## Trecho do texto
◇ ◇ ◇ ◇ ◇ ◇ ◇

A inconstitucionalidade desta prisão nós defendemos há algum tempo. Se do ponto de vista formal pode-se até concluir que a antiga prática foi regularizada (a famigerada prisão para averiguações), sob o aspecto material, indiscutivelmente, continua a mácula aos postulados constitucionais. Como bem notou Paulo Rangel, “no Estado Democrático de Direito não se pode permitir que o Estado lance mão da prisão para investigar, ou seja, primeiro prende, depois investiga para saber se o indiciado, efetivamente, é o autor do delito. Trata-se de medida de constrição da liberdade do suspeito que, não havendo elementos suficientes de sua conduta nos autos do inquérito policial, é preso para que esses elementos sejam encontrados. (...) Prender um suspeito para investigar se é ele, é barbárie. Só na ditadura e, portanto, no Estado de exceção. No Estado Democrático de Direito havendo necessidade se prende, desde que haja elementos de convicção quanto ao periculum libertatis.”[16]

A propósito, veja-se a preocupação dos juristas espanhóis Gimeno Sendra, Moreno Catena e Cortés Dominguez, segundo os quais não se pode “atribuir a la medida cautelar el papel de instrumento de la investigación penal.

Dizem eles que “sin duda alguna, esa utilización de la prisión provisional como impulsora del descubrimiento del delito, para obtener pruebas o declaraciones, ha de rechazarse de plano, pues una concepción de este tipo excede los límites constitucionales, y colocaría a la investigación penal así practicada en un lugar muy próximo a la tortura indagatoria.”[17]

Aliás, tramita no Supremo Tribunal Federal uma Ação Direta de Inconstitucionalidade (ADI 4109), ajuizada pelo Partido Trabalhista Brasileiro (PTB): “A prisão temporária, conhecida como prisão para averiguações, foi rejeitada pelo governo dos militares, por haver sido considerada flagrantemente antidemocrática.” Para a legenda, a redação imprecisa da lei questionada provoca infindáveis controvérsias nos meios jurídicos. O PTB afirma entender que a prisão temporária, além de agredir a garantia do devido processo legal, ultrapassa a razoabilidade dos objetivos que busca. Outra inconstitucionalidade flagrante da prisão temporária seria o desrespeito ao artigo 5º, inciso LVII, da Carta, que afirma que “ninguém poderá ser tratado como culpado, qualquer que seja a natureza do ilícito penal cuja prática lhe tenha sido atribuída, sem que exista a esse respeito, decisão judicial condenatória, transitada em julgado”. Além do mais, o partido trabalhista entende que o instituto da prisão temporária já se demonstrou ineficaz em auxiliar a segurança pública. Em vigor desde 89, não apresentou resultados no que se refere à diminuição da criminalidade. “Ao contrário, nesses últimos 19 anos, as estatísticas criminais têm registrado, sublinhe-se, inquestionável aumento, especialmente nas cidades de maior porte.” A determinação contida na lei, de que o juiz deve decidir o pedido de prisão temporária no máximo em 24 horas também é um exagero e teria o objetivo, segundo o partido, de impedir que o magistrado tenha a possibilidade de sequer examinar os autos, concedendo a prisão sem uma análise detalhada dos autos. “A prisão temporária serve, de fato, para produzir tão somente grande repercussão na mídia, gerando a falsa impressão de que tudo foi resolvido”, alega o partido político. O resultado que se busca com a prisão para averiguações é a obtenção de confissões, não raro com o emprego inconstitucional da tortura, salienta ainda o PTB, pedindo ao Supremo que declare a inconstitucionalidade da Lei 7.960/89, com as alterações produzidas pelas Leis 8.072/90 e 11.464/07.

◇ ◇ ◇ ◇ ◇ ◇ ◇

## Dados fornecidos

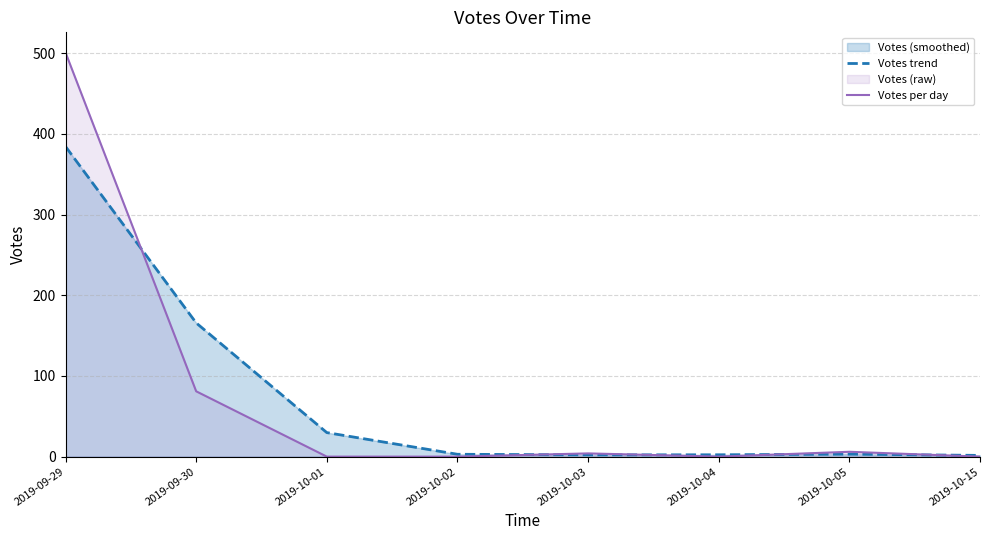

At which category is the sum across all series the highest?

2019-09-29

◇ ◇ ◇ ◇ ◇ ◇ ◇

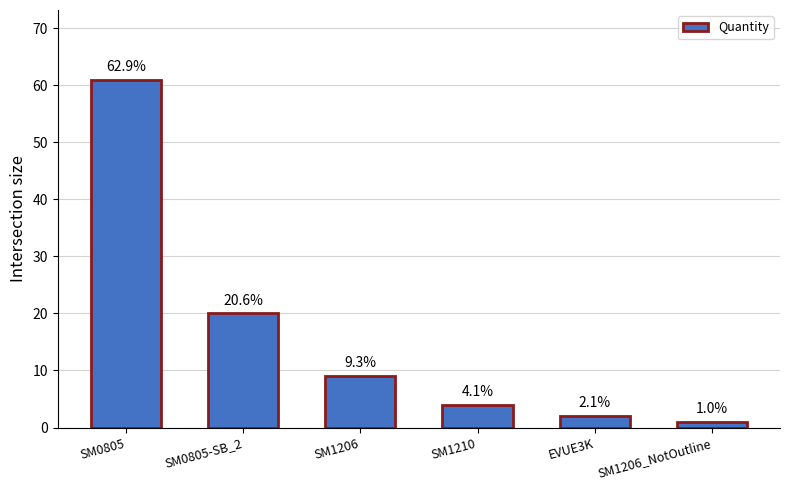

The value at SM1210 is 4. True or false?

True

◇ ◇ ◇ ◇ ◇ ◇ ◇

## Tarefas propostas
1. Responda às perguntas abaixo com base no texto sobre a prisão temporária.
(a) Na citação de Paulo Rangel, como é qualificado o ato de prender um suspeito para investigar se é ele?
(b) Qual partido ajuizou a ADI 4109 no Supremo Tribunal Federal?
(c) Qual é o prazo máximo que a lei fixa para o juiz decidir o pedido de prisão temporária?
2. Prossiga o texto sobre a inconstitucionalidade da prisão temporária a partir de sua última frase.
As entradas não têm nenhuma relevância para o que se solicita aqui.

## Respostas às tarefas
1.
(a) Como barbárie.
(b) O Partido Trabalhista Brasileiro (PTB).
(c) 24 horas.

2.
Atentemos que a Lei nº. 12.403/11 alterou substancialmente o Título IX do Livro I do Código de Processo Penal que passou a ter a seguinte epígrafe: “Da Prisão, Das Medidas Cautelares e Da Liberdade Provisória”. No Capítulo I – Das Disposições Gerais – foram modificados os artigos a seguir comentados:

O novo art. 282 estabelece que as medidas cautelares previstas em todo o Título IX deverão ser aplicadas observando-se um dos seguintes requisitos: a necessidade para aplicação da lei penal, para a investigação ou a instrução criminal e, nos casos expressamente previstos, para evitar a prática de infrações penais (periculum libertatis).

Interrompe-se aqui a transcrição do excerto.